(Saved entries)

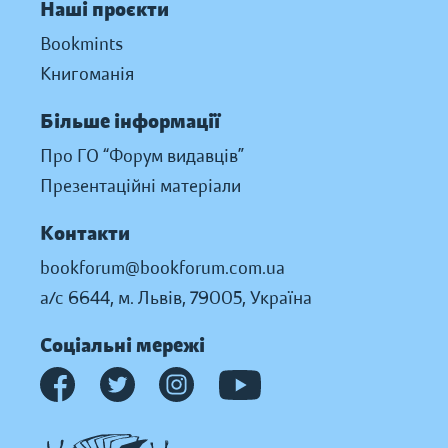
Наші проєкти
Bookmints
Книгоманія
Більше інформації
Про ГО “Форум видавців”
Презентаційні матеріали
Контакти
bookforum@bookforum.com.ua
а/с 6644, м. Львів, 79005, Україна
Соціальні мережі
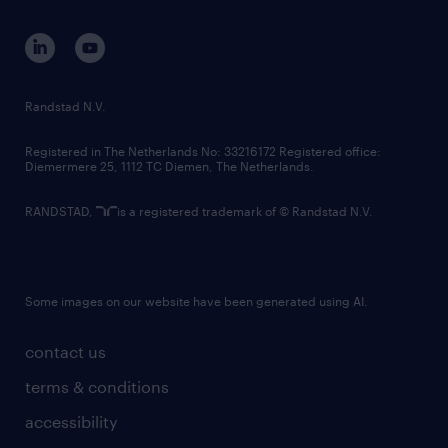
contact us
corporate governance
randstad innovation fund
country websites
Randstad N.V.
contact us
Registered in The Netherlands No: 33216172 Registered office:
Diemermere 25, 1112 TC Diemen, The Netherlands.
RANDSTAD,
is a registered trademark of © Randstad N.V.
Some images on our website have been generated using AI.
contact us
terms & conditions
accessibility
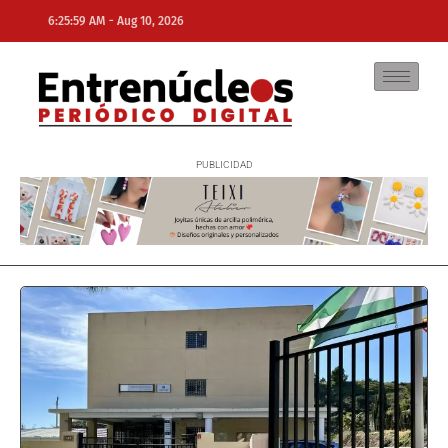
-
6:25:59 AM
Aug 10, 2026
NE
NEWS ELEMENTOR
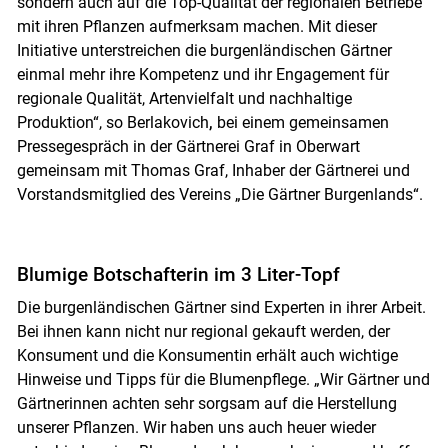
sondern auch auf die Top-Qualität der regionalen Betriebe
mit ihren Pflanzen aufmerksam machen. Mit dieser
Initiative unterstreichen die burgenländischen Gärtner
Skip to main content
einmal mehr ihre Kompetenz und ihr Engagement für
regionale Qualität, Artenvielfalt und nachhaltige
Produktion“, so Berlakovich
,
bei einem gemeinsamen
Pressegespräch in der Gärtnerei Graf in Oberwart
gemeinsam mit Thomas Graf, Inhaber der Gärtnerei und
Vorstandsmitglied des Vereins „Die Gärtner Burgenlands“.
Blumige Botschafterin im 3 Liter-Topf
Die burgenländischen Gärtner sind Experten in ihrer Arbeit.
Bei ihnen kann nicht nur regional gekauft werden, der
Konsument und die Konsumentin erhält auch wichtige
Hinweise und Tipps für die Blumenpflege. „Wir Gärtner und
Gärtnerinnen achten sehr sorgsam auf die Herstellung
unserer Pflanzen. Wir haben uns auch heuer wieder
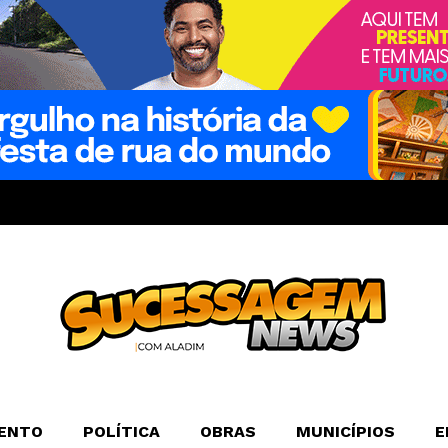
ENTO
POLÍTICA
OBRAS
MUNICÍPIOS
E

WHAT YOU SHOULD DO: Copy out the data exactly and keep the pictures out.

TASK OUTPUT:
Наші проєкти
Bookmints
Книгоманія
Більше інформації
Про ГО “Форум видавців”
Презентаційні матеріали
Контакти
bookforum@bookforum.com.ua
а/с 6644, м. Львів, 79005, Україна
Соціальні мережі
contact us
corporate governance
randstad innovation fund
country websites
Randstad N.V.
contact us
Registered in The Netherlands No: 33216172 Registered office:
Diemermere 25, 1112 TC Diemen, The Netherlands.
RANDSTAD,
is a registered trademark of © Randstad N.V.
Some images on our website have been generated using AI.
contact us
terms & conditions
accessibility
-
6:25:59 AM
Aug 10, 2026
NE
NEWS ELEMENTOR
sondern auch auf die Top-Qualität der regionalen Betriebe
mit ihren Pflanzen aufmerksam machen. Mit dieser
Initiative unterstreichen die burgenländischen Gärtner
Skip to main content
einmal mehr ihre Kompetenz und ihr Engagement für
regionale Qualität, Artenvielfalt und nachhaltige
Produktion“, so Berlakovich
,
bei einem gemeinsamen
Pressegespräch in der Gärtnerei Graf in Oberwart
gemeinsam mit Thomas Graf, Inhaber der Gärtnerei und
Vorstandsmitglied des Vereins „Die Gärtner Burgenlands“.
Blumige Botschafterin im 3 Liter-Topf
Die burgenländischen Gärtner sind Experten in ihrer Arbeit.
Bei ihnen kann nicht nur regional gekauft werden, der
Konsument und die Konsumentin erhält auch wichtige
Hinweise und Tipps für die Blumenpflege. „Wir Gärtner und
Gärtnerinnen achten sehr sorgsam auf die Herstellung
unserer Pflanzen. Wir haben uns auch heuer wieder
ENTO
POLÍTICA
OBRAS
MUNICÍPIOS
E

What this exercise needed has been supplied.